__Records shown__
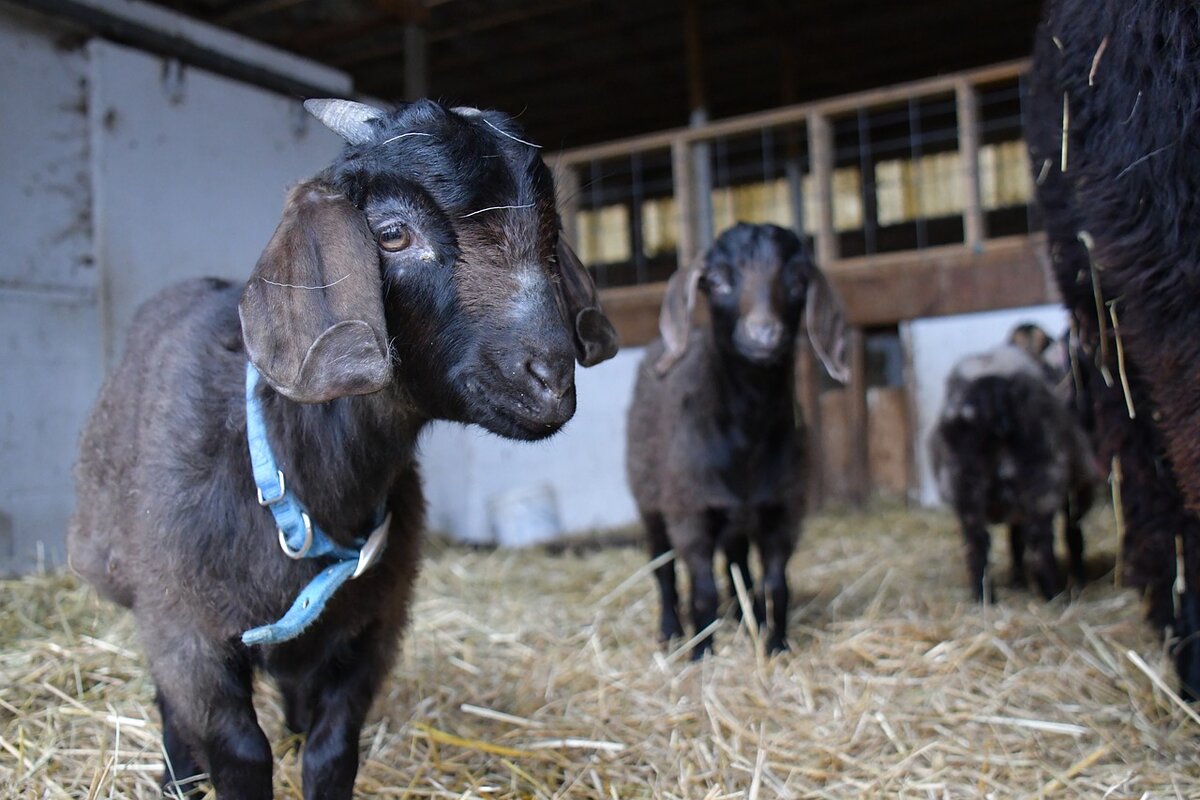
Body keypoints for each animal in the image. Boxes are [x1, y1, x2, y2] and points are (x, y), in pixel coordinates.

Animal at [63, 100, 619, 800]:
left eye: (551, 233)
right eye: (392, 234)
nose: (550, 377)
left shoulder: (369, 630)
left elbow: (330, 751)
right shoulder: (185, 631)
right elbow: (237, 751)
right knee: (171, 712)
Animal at [624, 220, 849, 657]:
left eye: (797, 281)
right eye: (717, 281)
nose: (763, 334)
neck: (746, 438)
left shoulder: (782, 511)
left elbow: (775, 585)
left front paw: (775, 643)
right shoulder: (689, 511)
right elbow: (702, 589)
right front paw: (702, 652)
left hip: (737, 521)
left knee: (738, 565)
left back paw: (745, 619)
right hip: (650, 502)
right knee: (662, 568)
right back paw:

__Problem description__
Go through the listing above and locate each line that holds the word "right". Copy those lines.

__Output below__
right eye: (392, 234)
right shoulder: (185, 631)
right elbow: (237, 751)
right knee: (171, 712)
right eye: (717, 281)
right shoulder: (689, 511)
right elbow: (702, 589)
right front paw: (702, 652)
right hip: (650, 502)
right knee: (662, 568)
right back paw:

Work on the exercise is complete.